Most of the people I remember from my time at St. Mary's are from after we moved from 711 W Clark st. A friend name Guy is the only person I remember who lived in that area (sorry for telling everyone that guy in the dictionary meant 'a queer looking person' - at least you had Zorro). Across the street from us were the Prims - Marcia (in my class), Mark (a year behind), Mike - well, you see the pattern developing. All the kids had the initials M. P. and there were at least 5 of them. We were a pack and played all sorts of games; we had a raft on the 'lagoon' that was near the swimming pool (if you went swimming in the lagoon, they would not let you into the pool that day). There was a small woods on the other side of the lagoon where we would drag old christmas trees into a fort. On the street that lead down to the swimming pool was a dairy where we could get really fresh ice cream.

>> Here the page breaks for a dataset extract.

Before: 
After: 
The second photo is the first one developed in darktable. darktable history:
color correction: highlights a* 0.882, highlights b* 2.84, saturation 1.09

I remember playing British and Mau Mau as a kid; my brother and his friends were the British and us little ones were the Mau mau who were always slaughtered. Think about that for a moment - 1954, Livingston, MT the MauMau rebellion was the stuff of backyard cowboys and indians, cops and robbers play - I think the machine guns were what made them so popular; the "no Annie Oakley" rule did not apply to machine guns. Oh, yeah, the drive-in theatre was pretty close - I remember that we would sneak in under the fence and go to the front row and turn on all the speakers so we could lay out watch the movies. The owner would, at some whim, chase us away sometimes and sometimes not. His son was about our age so the only thing I can think of is that he was making sure we did not see certain types of movies.
The next house we moved to was up on the hill - I think I mentioned that we lived in the second house from the edge of civilization (so to speak). The walk from school to home now included crossing the railroad tracks. Livingston was some sort of rail town, I remember that we had to cross 4 or 5 sets of tracks. In the summers, we would open the ice carts and use the huge trident-like ice pick to break junks of ice off the blocks. We would put nickels, dimes, pennies and sometimes dimes on the tracks and they would get smushed out of shape. Once we put some oil on the tracks where there was a tiny hill on the way out of town. When the engines hit that spot, the driving wheels actually created enough friction heat to partially melt the track - never did that again. The Caseys lived just across the tracks on my way home but they lived on the base of the hill - they were railroad people. I remember running into one of the Casey boys at a train depot in Miles City about 10 years later.